HOW TO COMPLETE THIS TASK | Please copy out all the data. Every detail stays the same.

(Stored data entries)

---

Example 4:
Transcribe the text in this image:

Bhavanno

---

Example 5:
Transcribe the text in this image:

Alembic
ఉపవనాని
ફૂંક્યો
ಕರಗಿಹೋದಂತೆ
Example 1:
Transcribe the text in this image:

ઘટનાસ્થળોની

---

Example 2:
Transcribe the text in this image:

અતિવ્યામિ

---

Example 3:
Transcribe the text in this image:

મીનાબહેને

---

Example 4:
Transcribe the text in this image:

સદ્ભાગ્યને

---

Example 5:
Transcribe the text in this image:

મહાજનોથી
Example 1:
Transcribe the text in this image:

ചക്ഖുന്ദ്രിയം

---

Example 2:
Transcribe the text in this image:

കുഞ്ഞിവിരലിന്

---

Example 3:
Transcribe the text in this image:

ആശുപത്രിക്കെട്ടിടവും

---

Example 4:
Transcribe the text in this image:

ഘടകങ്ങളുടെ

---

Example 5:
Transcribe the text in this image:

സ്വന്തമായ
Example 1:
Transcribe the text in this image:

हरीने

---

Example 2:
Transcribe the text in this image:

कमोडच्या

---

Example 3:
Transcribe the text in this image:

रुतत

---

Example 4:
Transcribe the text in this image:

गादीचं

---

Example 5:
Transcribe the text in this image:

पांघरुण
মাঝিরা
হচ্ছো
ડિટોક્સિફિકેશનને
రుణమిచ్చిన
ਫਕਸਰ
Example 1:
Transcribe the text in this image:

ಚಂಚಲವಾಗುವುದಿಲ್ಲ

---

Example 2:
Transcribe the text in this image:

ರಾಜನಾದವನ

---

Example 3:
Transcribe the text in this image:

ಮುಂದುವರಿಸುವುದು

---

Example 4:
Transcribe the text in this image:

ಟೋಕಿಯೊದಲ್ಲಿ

WRITTEN ANSWER |
---

Example 4:
Transcribe the text in this image:

Bhavanno

---

Example 5:
Transcribe the text in this image:

Alembic
ఉపవనాని
ફૂંક્યો
ಕರಗಿಹೋದಂತೆ
Example 1:
Transcribe the text in this image:

ઘટનાસ્થળોની

---

Example 2:
Transcribe the text in this image:

અતિવ્યામિ

---

Example 3:
Transcribe the text in this image:

મીનાબહેને

---

Example 4:
Transcribe the text in this image:

સદ્ભાગ્યને

---

Example 5:
Transcribe the text in this image:

મહાજનોથી
Example 1:
Transcribe the text in this image:

ചക്ഖുന്ദ്രിയം

---

Example 2:
Transcribe the text in this image:

കുഞ്ഞിവിരലിന്

---

Example 3:
Transcribe the text in this image:

ആശുപത്രിക്കെട്ടിടവും

---

Example 4:
Transcribe the text in this image:

ഘടകങ്ങളുടെ

---

Example 5:
Transcribe the text in this image:

സ്വന്തമായ
Example 1:
Transcribe the text in this image:

हरीने

---

Example 2:
Transcribe the text in this image:

कमोडच्या

---

Example 3:
Transcribe the text in this image:

रुतत

---

Example 4:
Transcribe the text in this image:

गादीचं

---

Example 5:
Transcribe the text in this image:

पांघरुण
মাঝিরা
হচ্ছো
ડિટોક્સિફિકેશનને
రుణమిచ్చిన
ਫਕਸਰ
Example 1:
Transcribe the text in this image:

ಚಂಚಲವಾಗುವುದಿಲ್ಲ

---

Example 2:
Transcribe the text in this image:

ರಾಜನಾದವನ

---

Example 3:
Transcribe the text in this image:

ಮುಂದುವರಿಸುವುದು

---

Example 4:
Transcribe the text in this image:

ಟೋಕಿಯೊದಲ್ಲಿ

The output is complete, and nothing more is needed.